Harlan's frequent dissents are his creed; he is the disciple of judicial restraint on a court that he finds increasingly willing to reshape just about everything that comes to its attention. In the judicial year that ended last week, Harlan wrote 20 dissenting opinions, twice as many as any other Justice. The year before, he wrote 22 dissents. Sometimes Harlan is supported in them by Justices White, Clark and Stewart, but he is regularly beaten by the five so-called "activists": Chief Justice War ren and Justices Douglas, Black, Brennan and Goldberg.
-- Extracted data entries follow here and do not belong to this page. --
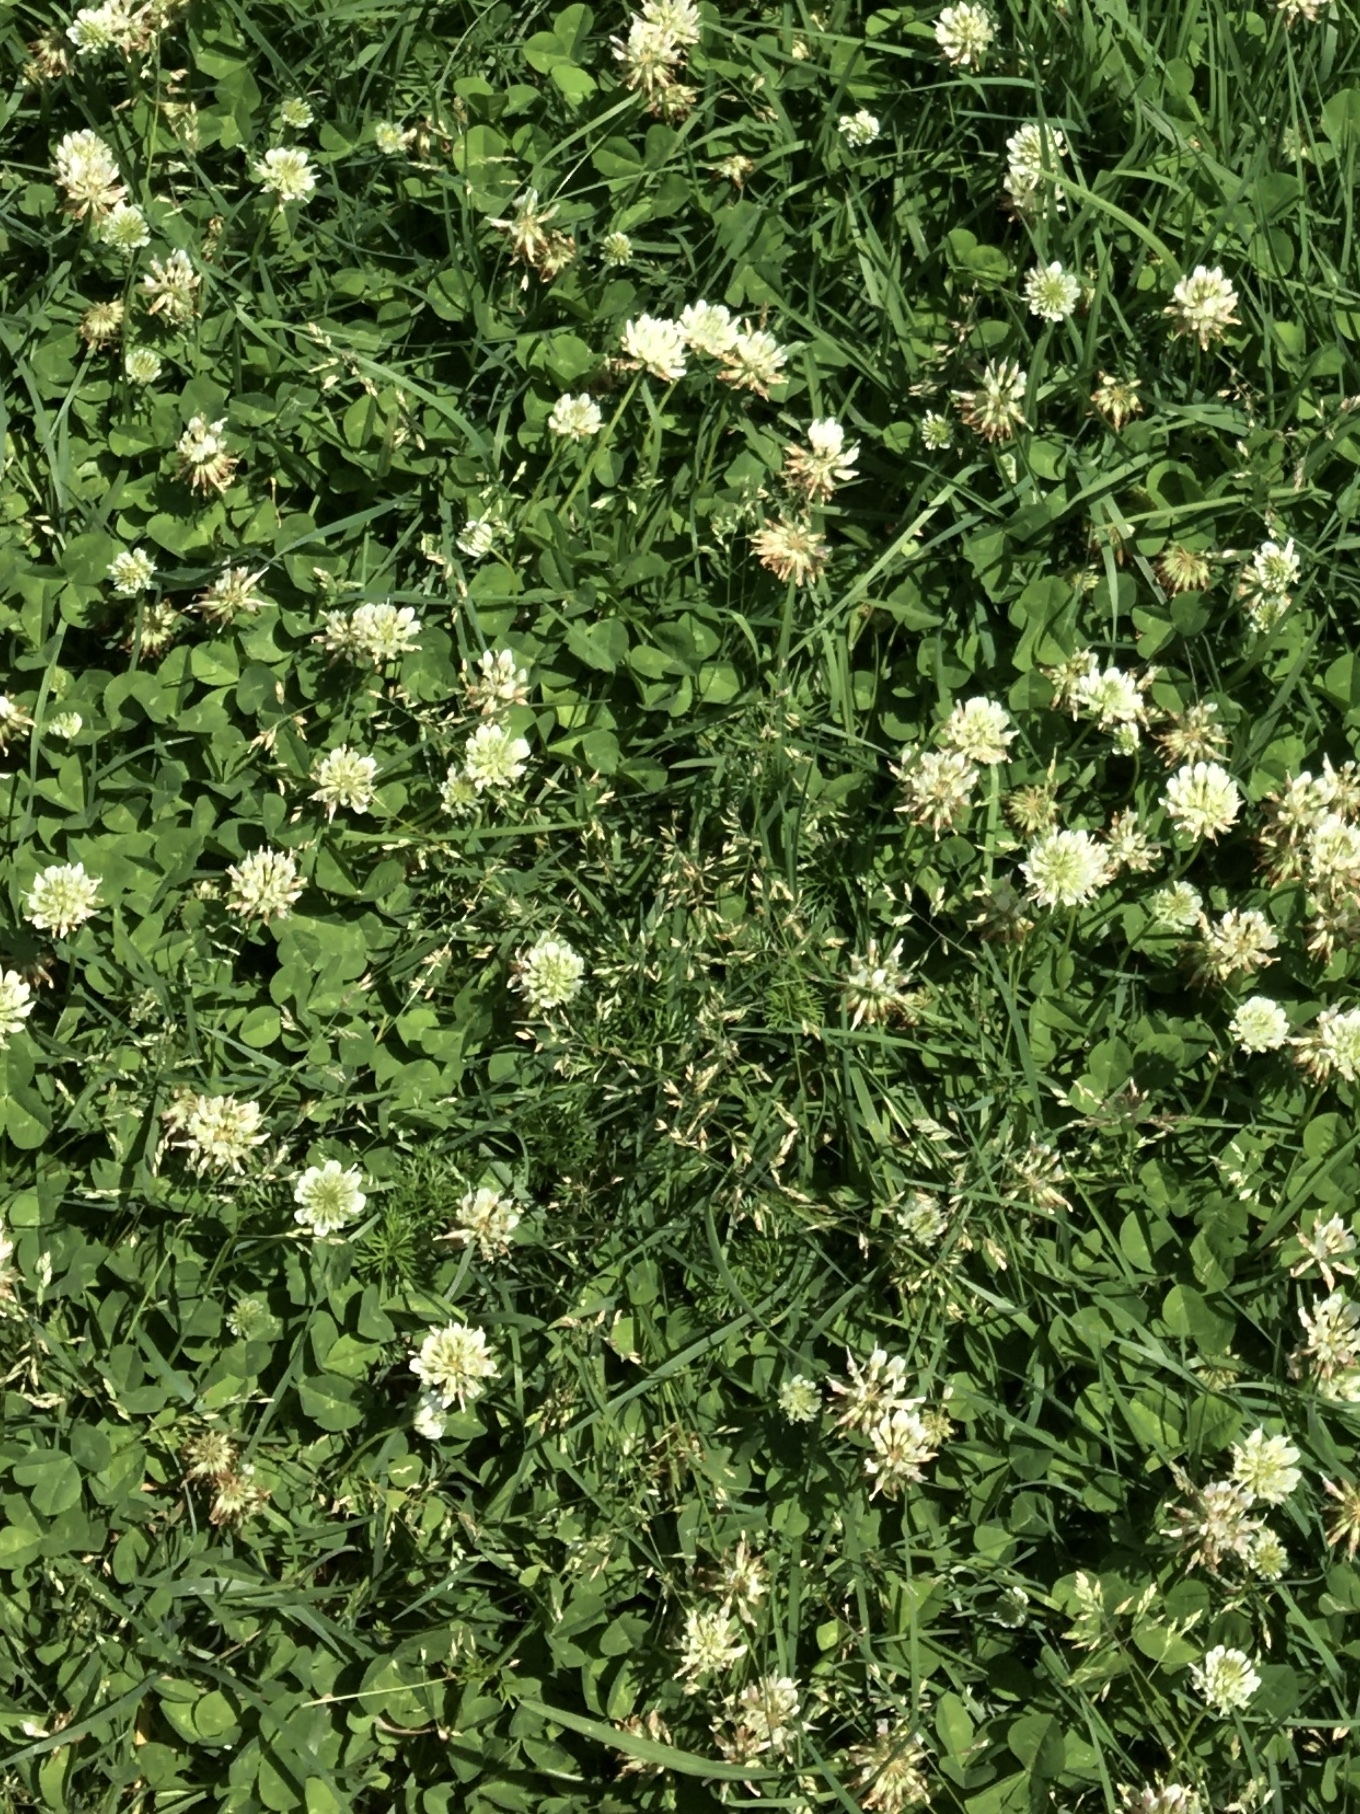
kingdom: Plantae
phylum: Tracheophyta
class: Magnoliopsida
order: Fabales
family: Fabaceae
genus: Trifolium
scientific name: Trifolium repens
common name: White clover
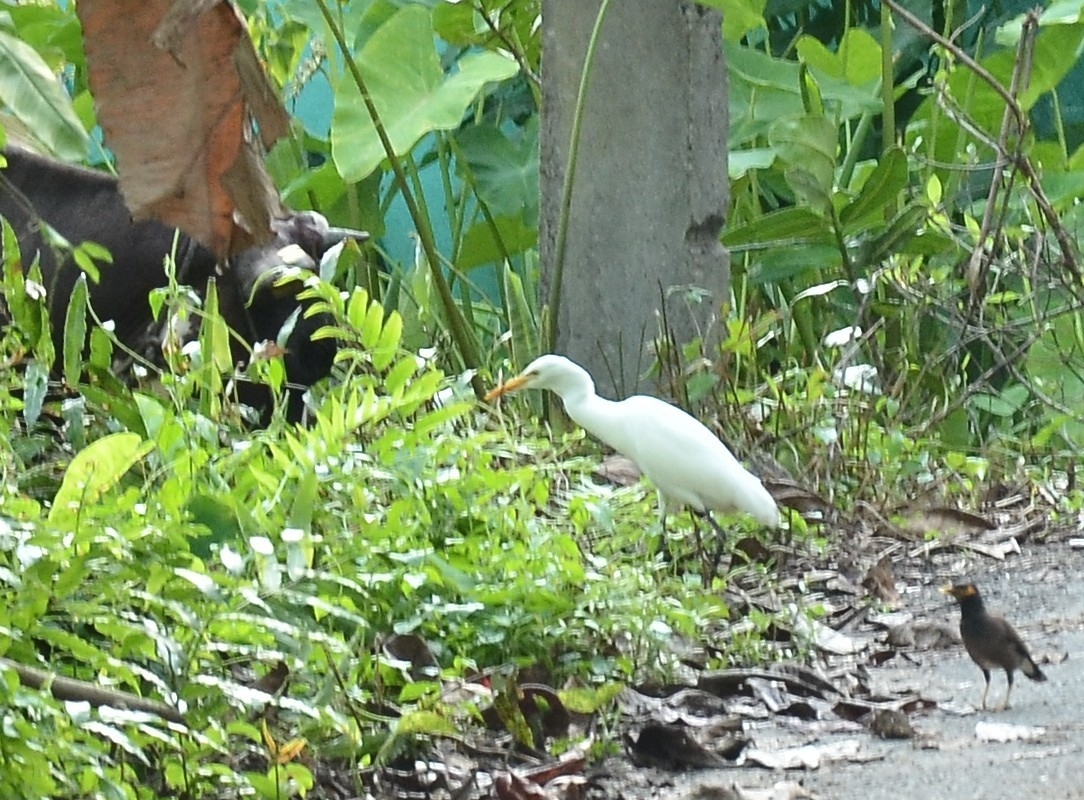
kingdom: Animalia
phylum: Chordata
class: Aves
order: Pelecaniformes
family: Ardeidae
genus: Bubulcus
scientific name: Bubulcus coromandus
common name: Eastern cattle egret
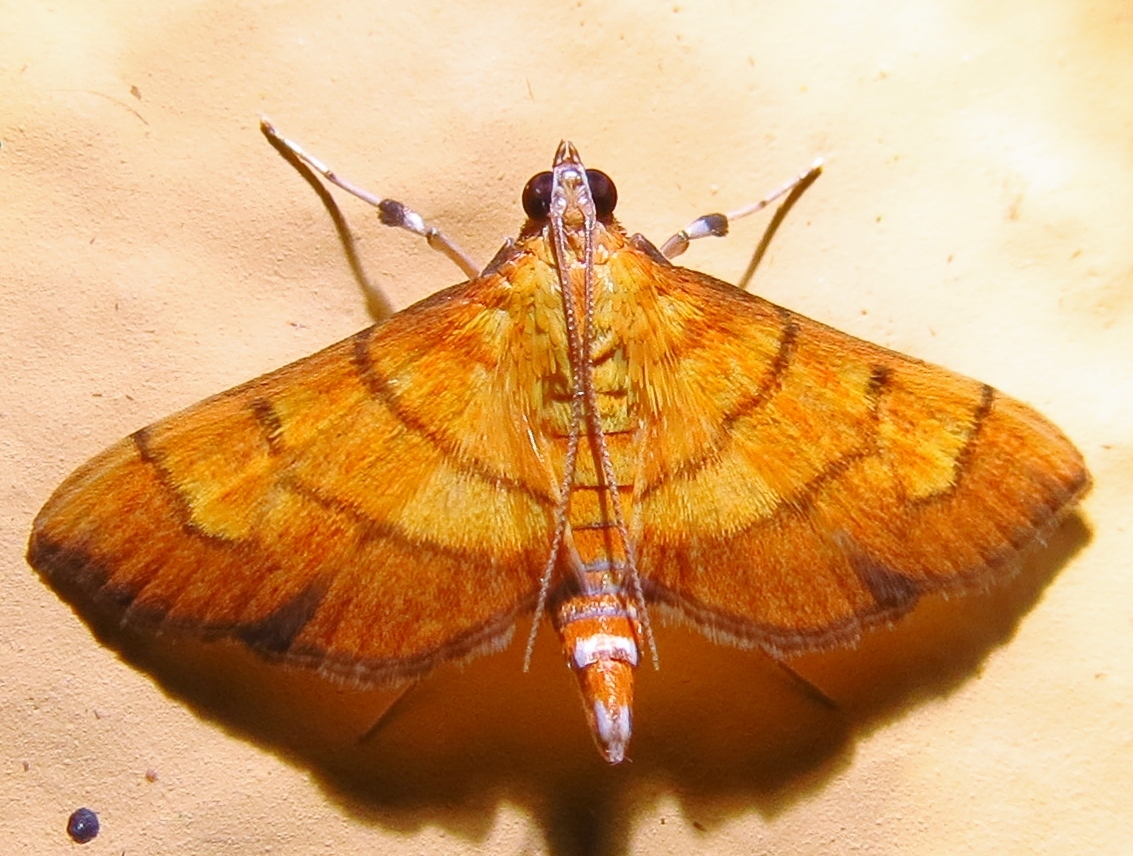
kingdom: Animalia
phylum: Arthropoda
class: Insecta
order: Lepidoptera
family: Crambidae
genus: Salbia
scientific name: Salbia haemorrhoidalis
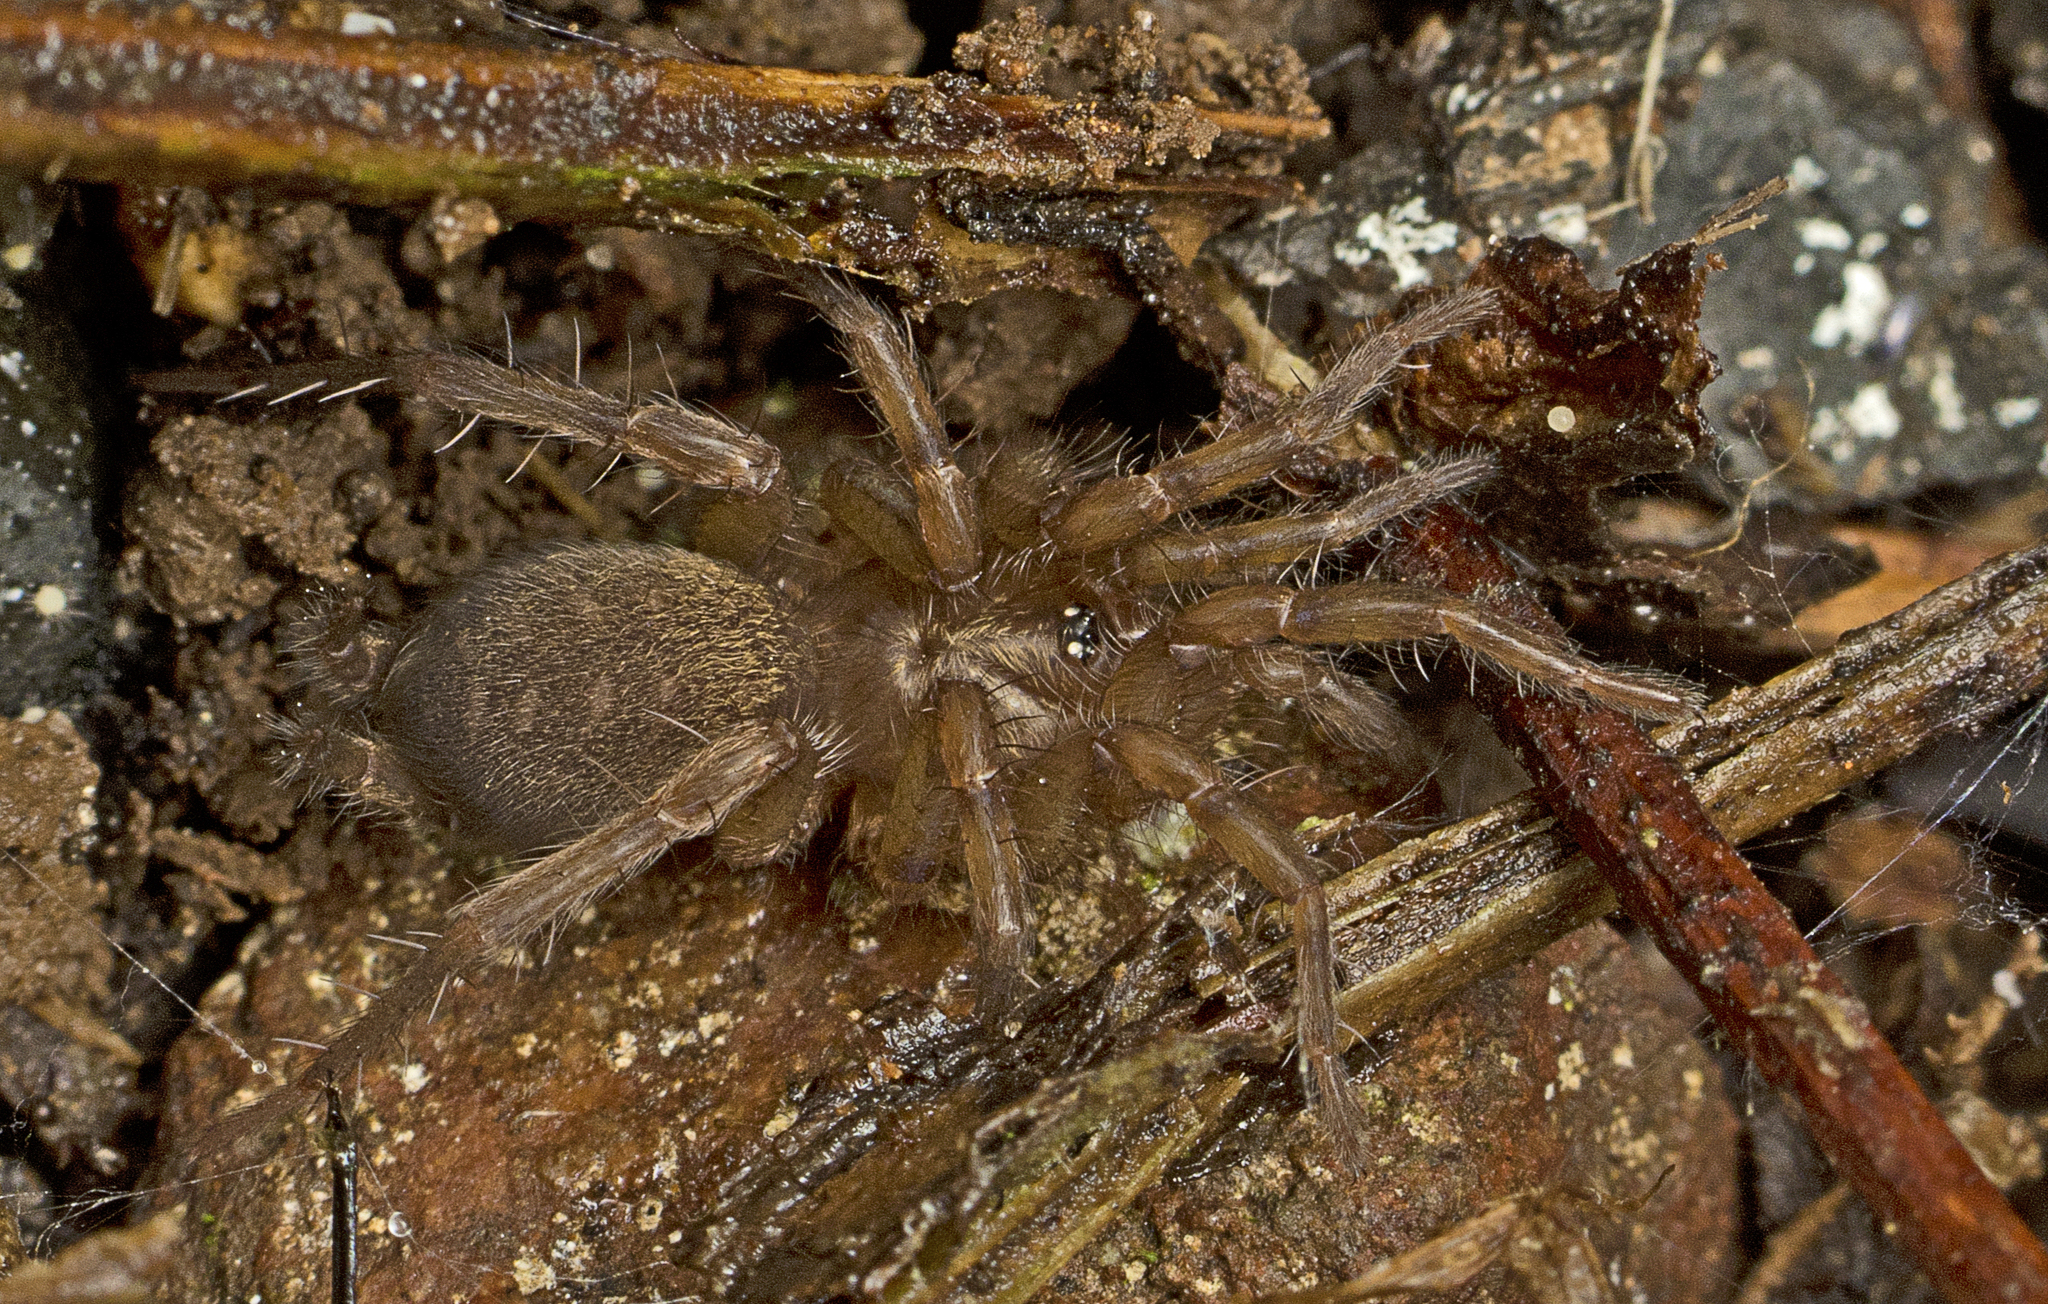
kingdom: Animalia
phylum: Arthropoda
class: Arachnida
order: Araneae
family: Euagridae
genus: Namirea
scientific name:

Harlan, now 65, might have come to his contrariness by inheritance; he is the grandson of the first Justice John Marshall Harlan (1833-1911), the Supreme Court's "Great Dissenter" (316 dissents in 33 years). But Harlan's opposition to Court trends stems, in fact, from his belief that a judicial decision must be based on "uniformly applied legal principle, not on ad hoc notions of what is right or wrong in a particular case." The main difference between Jus tice Harlan and the rest of the court, says a former Harlan law clerk, is that he "is confined by what he considers his limited role, which is to apply statutes as he thinks Congress meant them."
The role of the dissenter seems not to be a happy one. Court observers notice that Harlan reads his opinions in an increasingly snappish tone. But he has never yet let his displeasure with the majority's reasoning disturb his own judicious approach to cases he is considering. Last month when Harvard University honored him with a doctorate, it saluted him as "a judge's judge."